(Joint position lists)
════════

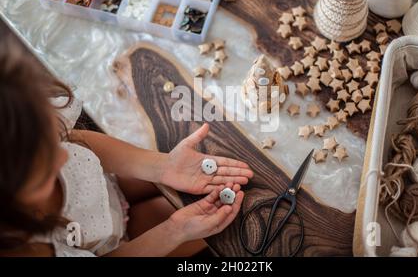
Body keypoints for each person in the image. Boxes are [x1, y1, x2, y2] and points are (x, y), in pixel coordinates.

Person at [0, 32, 253, 257]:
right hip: (121, 245)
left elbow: (79, 142)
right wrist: (176, 230)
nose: (65, 156)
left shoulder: (15, 111)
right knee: (226, 232)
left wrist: (163, 167)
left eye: (55, 138)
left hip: (107, 186)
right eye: (45, 167)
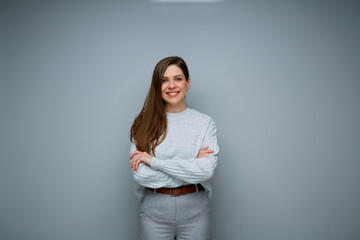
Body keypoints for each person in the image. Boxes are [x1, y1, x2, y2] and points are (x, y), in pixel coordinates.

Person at [129, 56, 219, 240]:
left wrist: (154, 162)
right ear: (157, 85)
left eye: (178, 79)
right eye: (164, 80)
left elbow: (206, 171)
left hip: (195, 212)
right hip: (154, 211)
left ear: (188, 82)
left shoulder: (205, 123)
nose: (171, 85)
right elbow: (140, 174)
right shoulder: (143, 124)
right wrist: (192, 165)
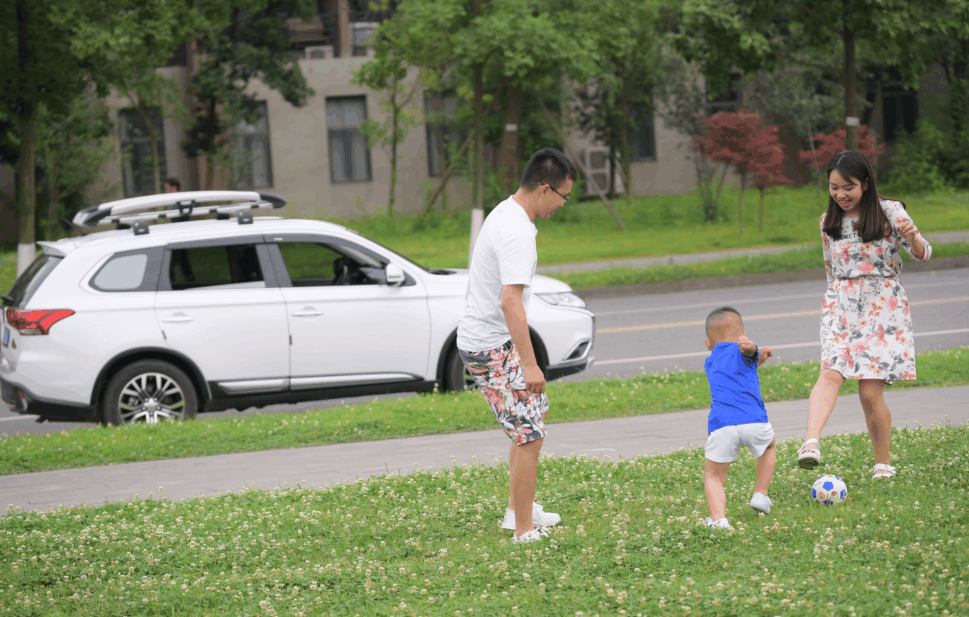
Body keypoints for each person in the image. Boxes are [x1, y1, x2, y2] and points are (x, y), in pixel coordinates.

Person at [457, 147, 576, 544]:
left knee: (533, 414)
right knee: (530, 433)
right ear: (546, 189)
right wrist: (530, 364)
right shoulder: (518, 233)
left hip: (490, 340)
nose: (563, 205)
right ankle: (523, 528)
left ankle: (518, 508)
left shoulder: (506, 210)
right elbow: (510, 301)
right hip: (489, 346)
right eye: (564, 196)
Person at [797, 150, 932, 479]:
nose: (840, 195)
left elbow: (923, 254)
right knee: (830, 370)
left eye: (849, 187)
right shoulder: (827, 222)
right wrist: (834, 303)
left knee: (870, 392)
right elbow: (831, 269)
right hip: (841, 303)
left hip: (882, 307)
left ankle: (882, 463)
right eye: (833, 188)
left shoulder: (889, 211)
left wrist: (912, 236)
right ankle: (811, 442)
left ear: (866, 184)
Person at [702, 307, 776, 530]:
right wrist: (755, 351)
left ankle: (719, 520)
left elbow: (739, 368)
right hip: (755, 422)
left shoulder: (710, 361)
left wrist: (756, 358)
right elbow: (747, 356)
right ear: (742, 333)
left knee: (714, 476)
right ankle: (761, 494)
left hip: (722, 427)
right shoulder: (745, 351)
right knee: (769, 447)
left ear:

════════

Problem: For this exercise, transcribe exactly the part of the records above that opens with the line containing "right hip: (121, 245)" and closes with the one containing "left knee: (533, 414)". Pictures are not part of the copy.

Task output:
right hip: (121, 245)
left elbow: (79, 142)
right wrist: (176, 230)
nose: (65, 156)
left shoulder: (15, 111)
right knee: (226, 232)
left wrist: (163, 167)
left eye: (55, 138)
left hip: (107, 186)
right eye: (45, 167)
Body keypoints for each person in the image. Boxes are [x1, y1, x2, y2] and points are (x, y), in pixel coordinates.

Person at [129, 56, 219, 240]:
left wrist: (154, 162)
right ear: (157, 85)
left eye: (178, 79)
right eye: (164, 80)
left elbow: (206, 171)
left hip: (195, 212)
right hip: (154, 211)
left ear: (188, 82)
left shoulder: (205, 123)
nose: (171, 85)
right elbow: (140, 174)
right shoulder: (143, 124)
right wrist: (192, 165)
Body keypoints for each person in the image. Boxes are [x1, y1, x2, y2] and points are (x, y), in pixel coordinates.

Person at [457, 147, 576, 544]:
left knee: (533, 414)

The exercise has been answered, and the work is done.